The Tories’ wild, Trotskyist policies on marriage, ‘equality’, ‘diversity’ and education actually aren’t much different from Mr Corbyn’s.
See their recent imposition of compulsory politically correct indoctrination in schools. Their spending and tax levels aren’t much lower than his would be, either.
And, while they go on about Mr Corbyn and the IRA, it is a Tory Government that is ready to let former British soldiers go on trial for actions in Northern Ireland , while IRA killers benefit from an amnesty.
As for Mr Corbyn’s nasty connections with Hezbollah, the May Government’s fervent and crazy support for Al Qaeda fanatics in Syria isn’t really any more defensible. I might add that anti-Semitism is not exactly unknown in dimmer regions of the Tory Party
This is why the Tory assault on Mr Corbyn has been so personal. There wasn’t really anything else left.
Embarrassingly for both Labour and Tories, some of his actual policies are often more sensible than Mrs May’s.
He is, for a start, a lifelong opponent of British membership of the EU, like his hero Tony Benn.
She is a lifelong supporter. Comically, neither of them dare admit their real views openly.
Millions of commuters have come round to his view that the sooner the railways are renationalised, the better.

━━━━━━

* TASK LIST:
- 1) In the commentary on Mr Corbyn, who is named as his hero?
- 2) Pick up the commentary on Mr Corbyn after its final sentence and carry it forward.
The entries that follow the commentary on Mr Corbyn have no connection to it.

━━━━━━

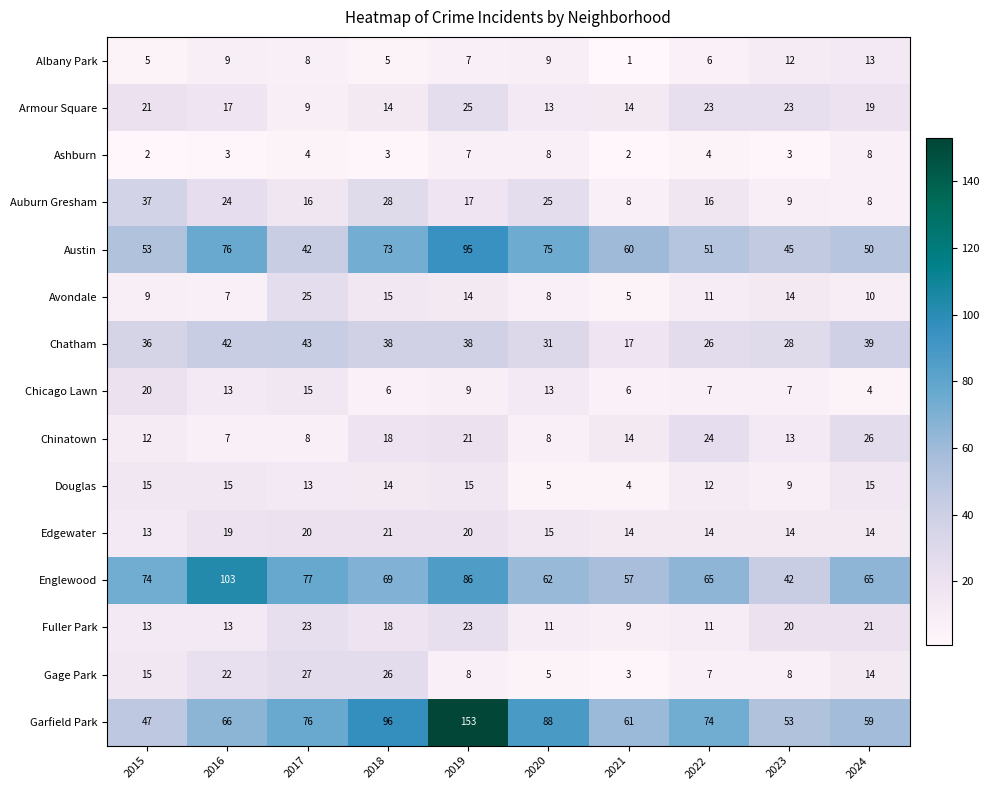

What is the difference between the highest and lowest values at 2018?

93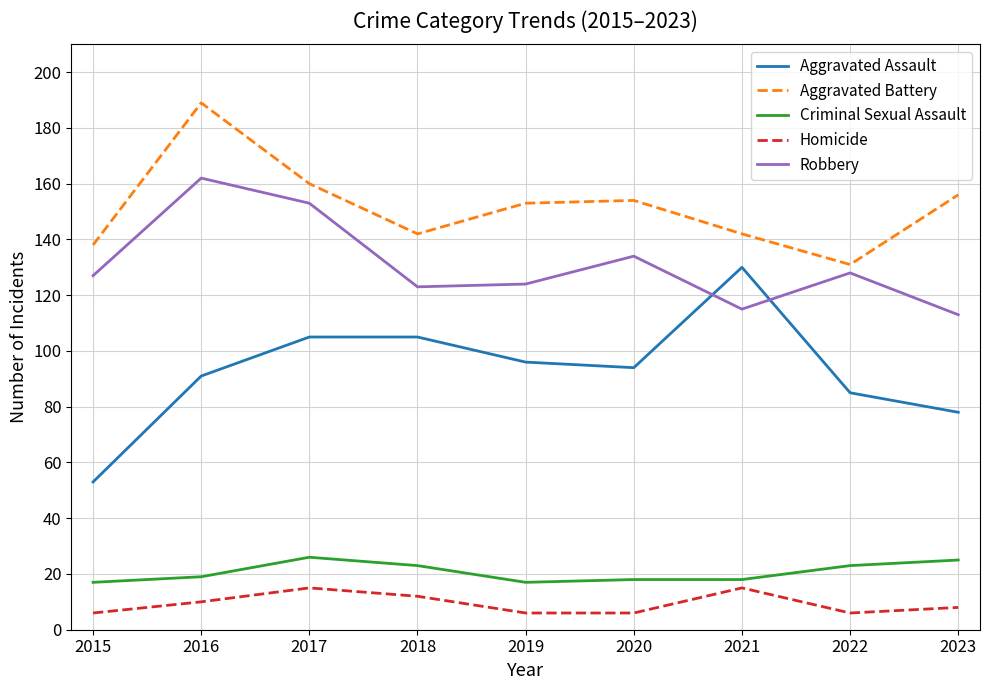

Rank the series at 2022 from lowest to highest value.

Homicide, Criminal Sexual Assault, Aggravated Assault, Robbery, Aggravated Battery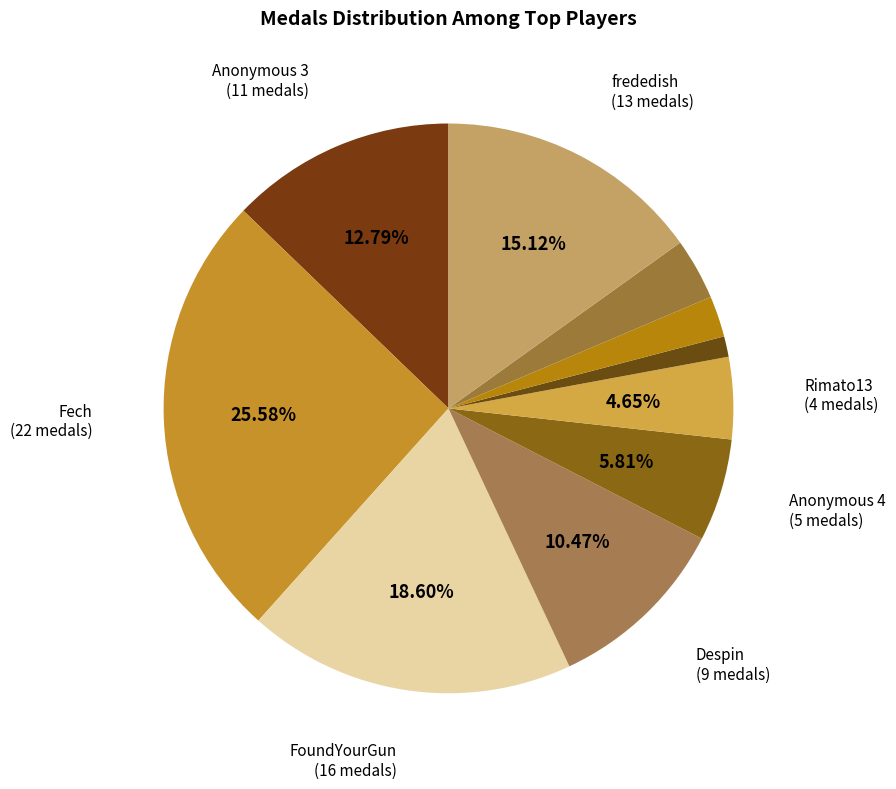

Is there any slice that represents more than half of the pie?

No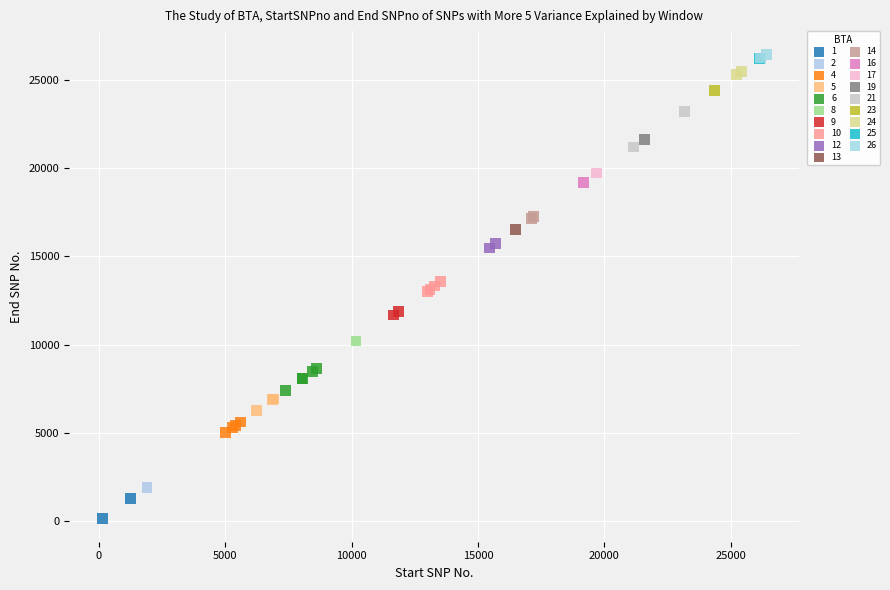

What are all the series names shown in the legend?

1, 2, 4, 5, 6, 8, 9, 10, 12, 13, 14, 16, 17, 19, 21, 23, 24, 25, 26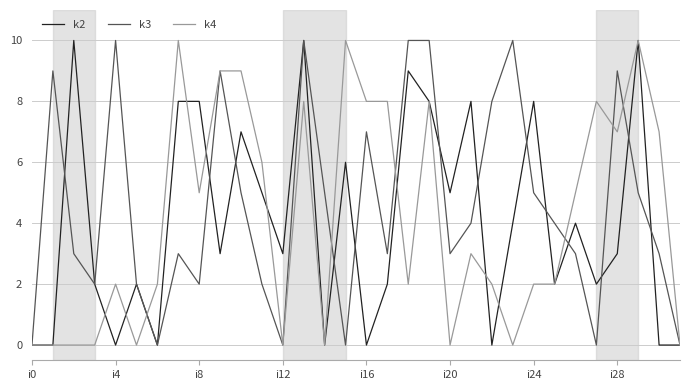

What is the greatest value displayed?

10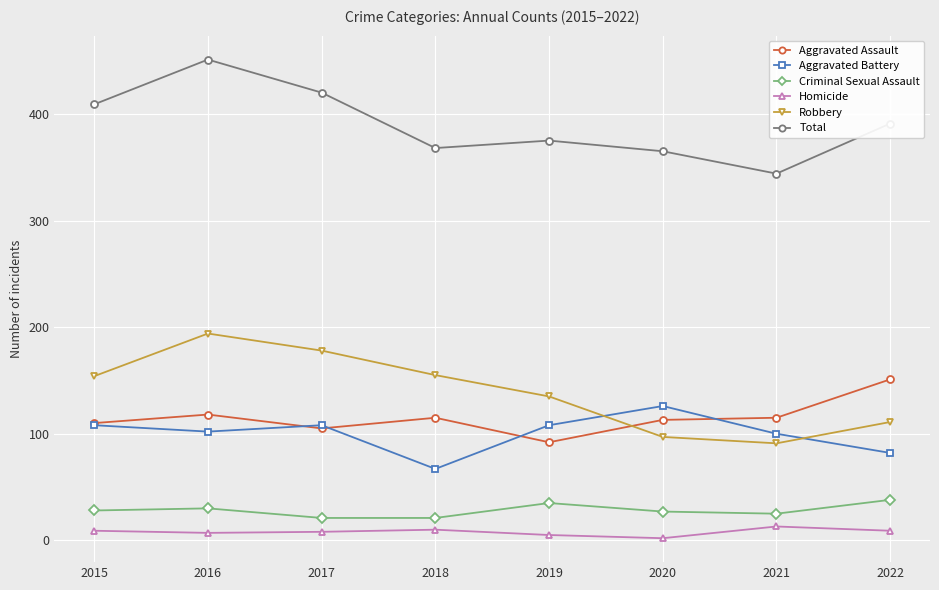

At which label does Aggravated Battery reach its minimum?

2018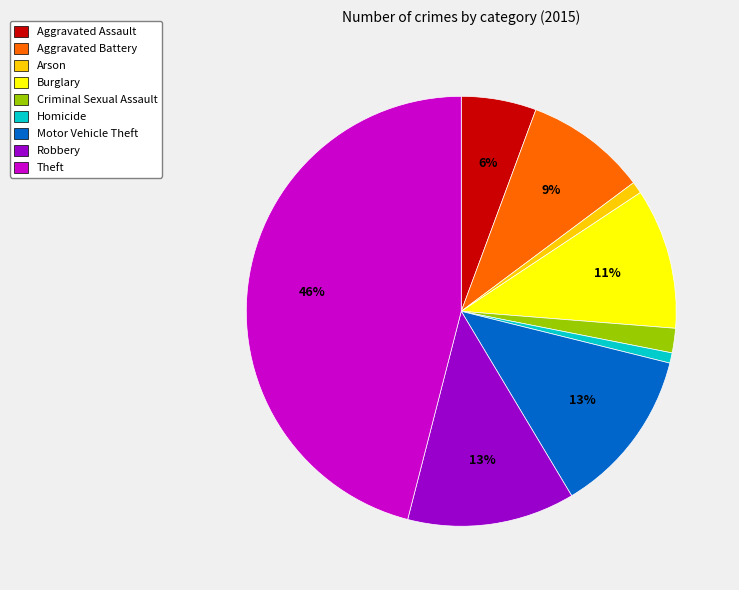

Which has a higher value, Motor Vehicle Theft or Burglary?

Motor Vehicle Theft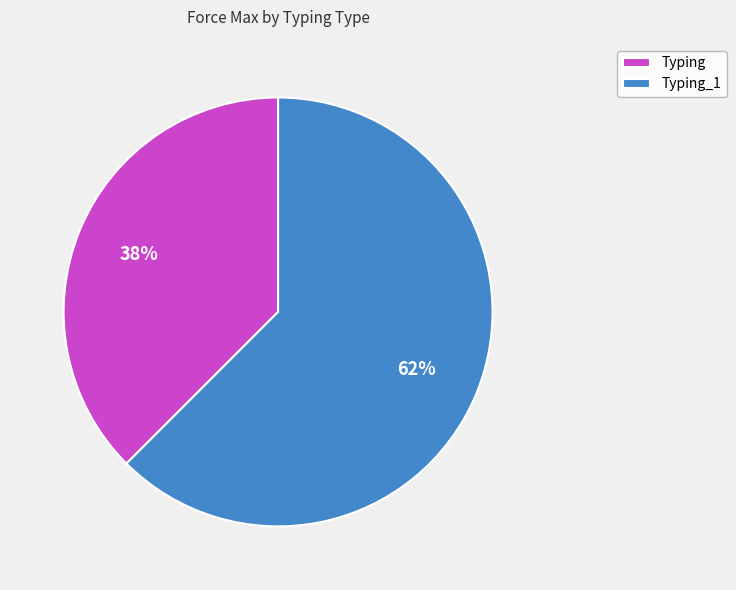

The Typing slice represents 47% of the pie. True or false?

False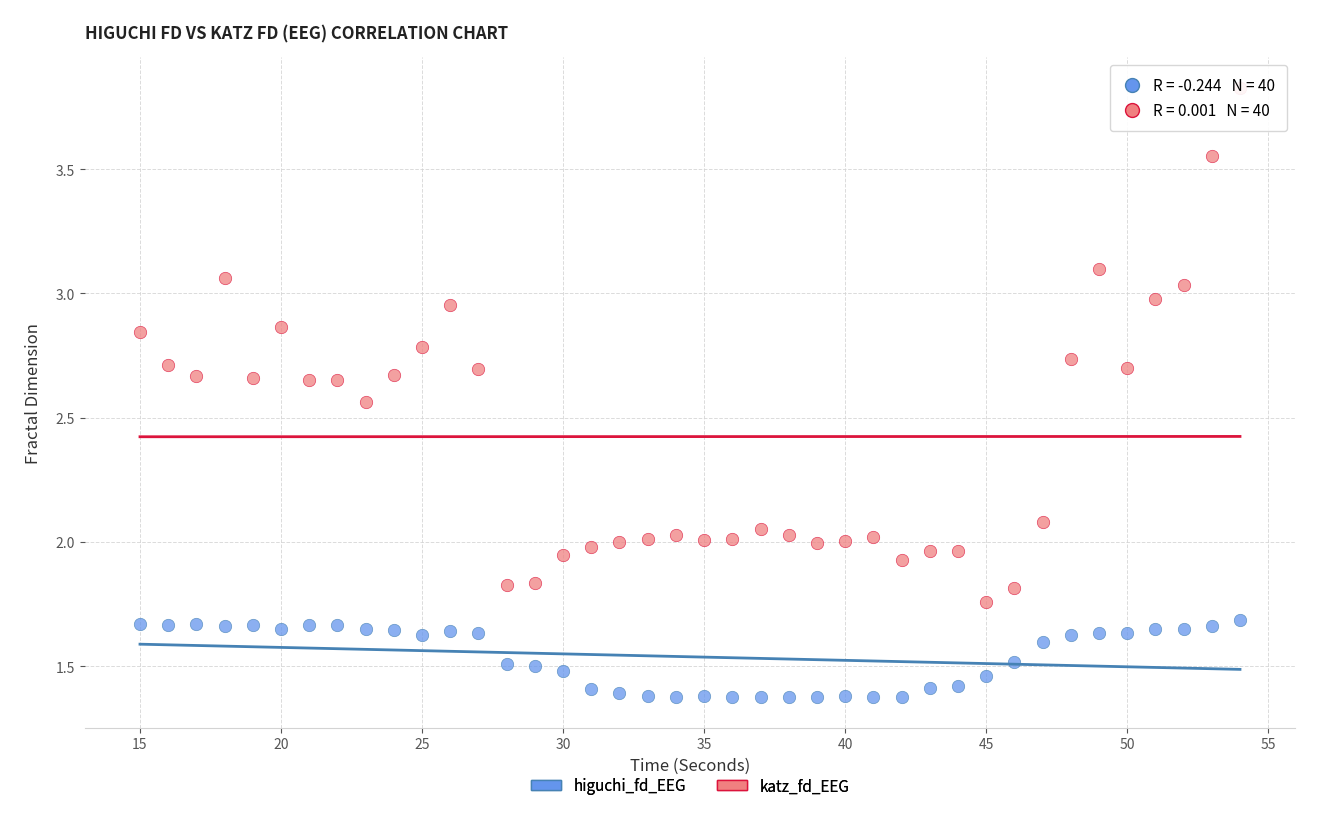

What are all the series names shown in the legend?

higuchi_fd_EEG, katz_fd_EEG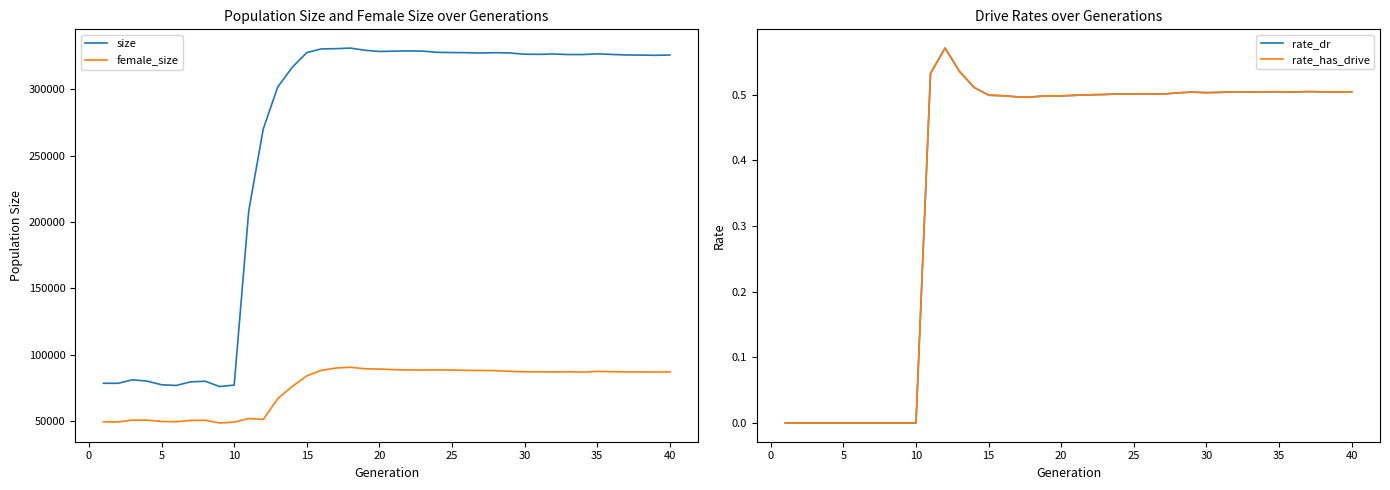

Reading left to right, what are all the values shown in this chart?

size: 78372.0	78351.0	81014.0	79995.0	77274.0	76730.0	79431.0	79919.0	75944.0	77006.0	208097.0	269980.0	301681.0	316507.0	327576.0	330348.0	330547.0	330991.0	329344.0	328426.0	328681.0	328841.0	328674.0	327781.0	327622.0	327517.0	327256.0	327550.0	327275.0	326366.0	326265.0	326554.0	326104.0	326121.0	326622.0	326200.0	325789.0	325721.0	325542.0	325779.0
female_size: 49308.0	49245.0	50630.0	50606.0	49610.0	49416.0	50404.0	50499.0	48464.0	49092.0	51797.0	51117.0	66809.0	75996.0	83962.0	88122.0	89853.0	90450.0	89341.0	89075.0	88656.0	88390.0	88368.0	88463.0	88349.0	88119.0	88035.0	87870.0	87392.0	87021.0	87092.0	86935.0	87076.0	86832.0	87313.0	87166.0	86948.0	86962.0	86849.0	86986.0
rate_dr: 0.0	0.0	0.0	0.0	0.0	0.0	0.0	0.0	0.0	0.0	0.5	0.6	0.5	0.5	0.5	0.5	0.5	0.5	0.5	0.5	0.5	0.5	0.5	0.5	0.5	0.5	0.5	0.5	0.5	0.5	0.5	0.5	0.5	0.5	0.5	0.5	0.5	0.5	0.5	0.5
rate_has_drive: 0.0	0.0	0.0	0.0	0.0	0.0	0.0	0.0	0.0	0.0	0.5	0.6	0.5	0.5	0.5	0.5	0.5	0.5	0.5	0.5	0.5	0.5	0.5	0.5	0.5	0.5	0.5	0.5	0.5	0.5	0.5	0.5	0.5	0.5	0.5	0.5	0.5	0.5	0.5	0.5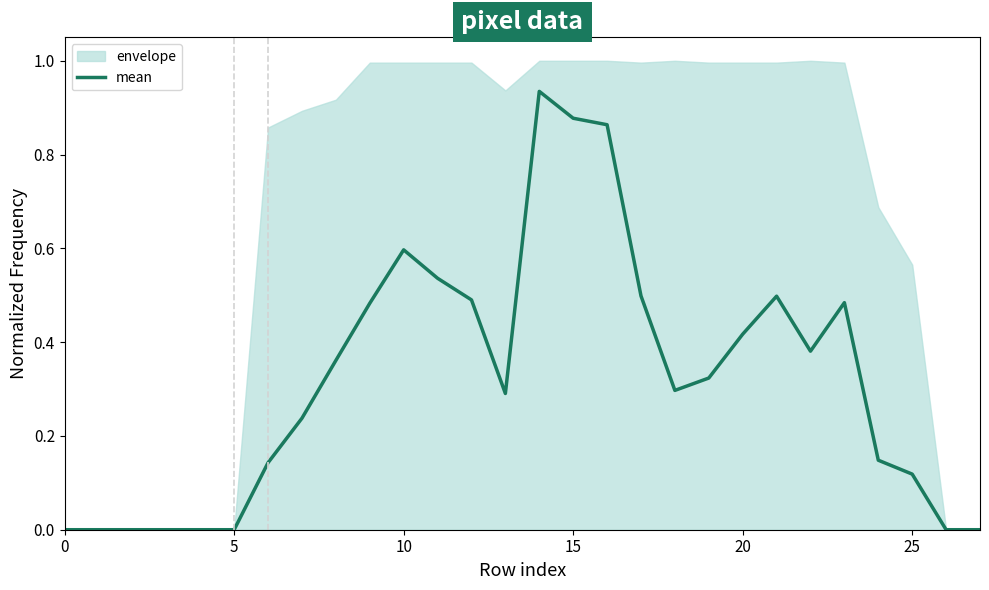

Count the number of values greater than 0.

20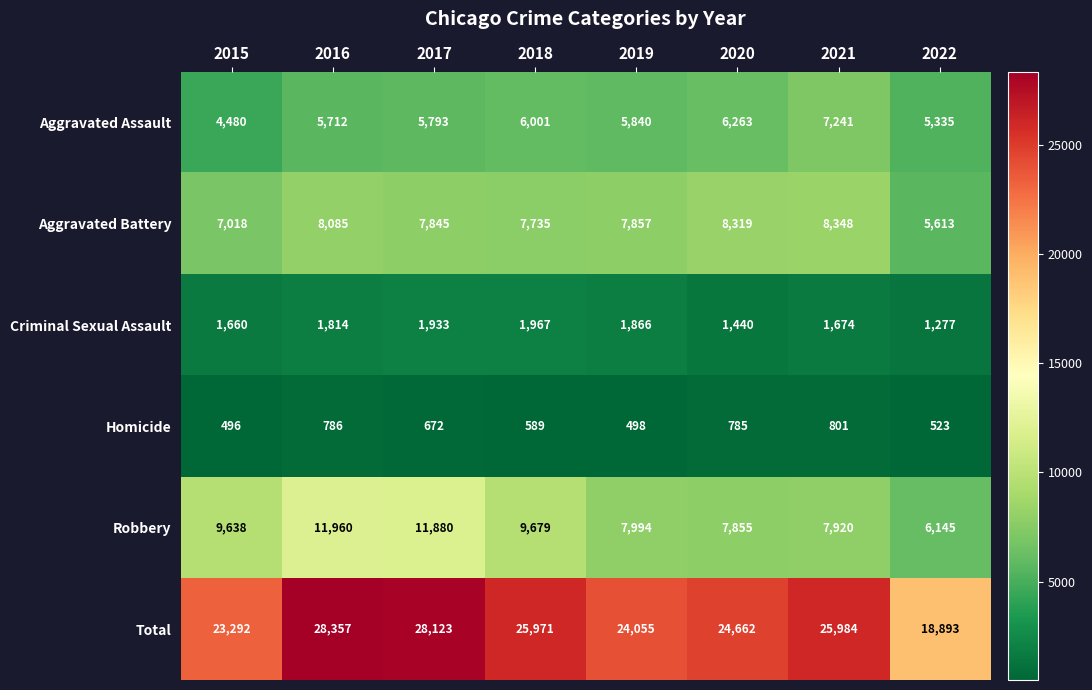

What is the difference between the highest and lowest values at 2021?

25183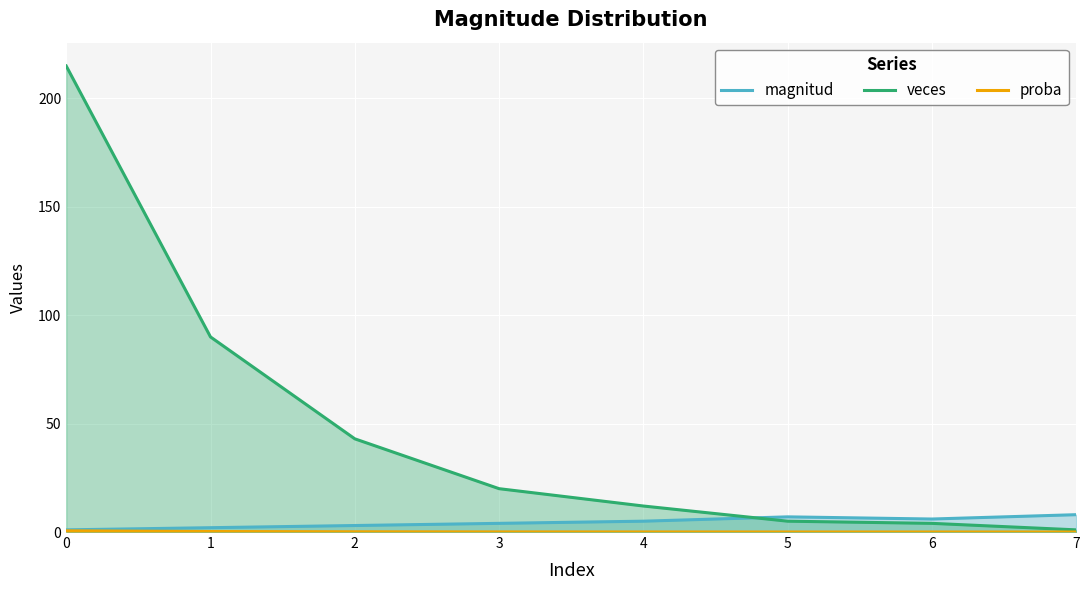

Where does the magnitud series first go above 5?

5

━━━━━━

* ANSWERS:
- 1) Tony Benn.

- 2)
And everybody now knows he was right to oppose the Iraq War, when both the big-party front benches supported it.
So let’s not get too righteous about the Prime Minister’s attempt to co-operate with him, in the hope of escaping from the hopeless mess we have got ourselves into over the EU.
It is a rare instance, in these times, of politicians at least trying to put country before party. It is not exactly a rerun of Stalin and Hitler’s pact in 1939.
I fear it will fail anyway, but – given the price millions will pay if we mess this up – it was a risk worth taking. I won’t condemn it.
The concrete-headed behaviour of many Tories, who have in the past three years become fanatics in a cause they couldn’t have cared less about in 2010, and still don’t understand, is the reason for this.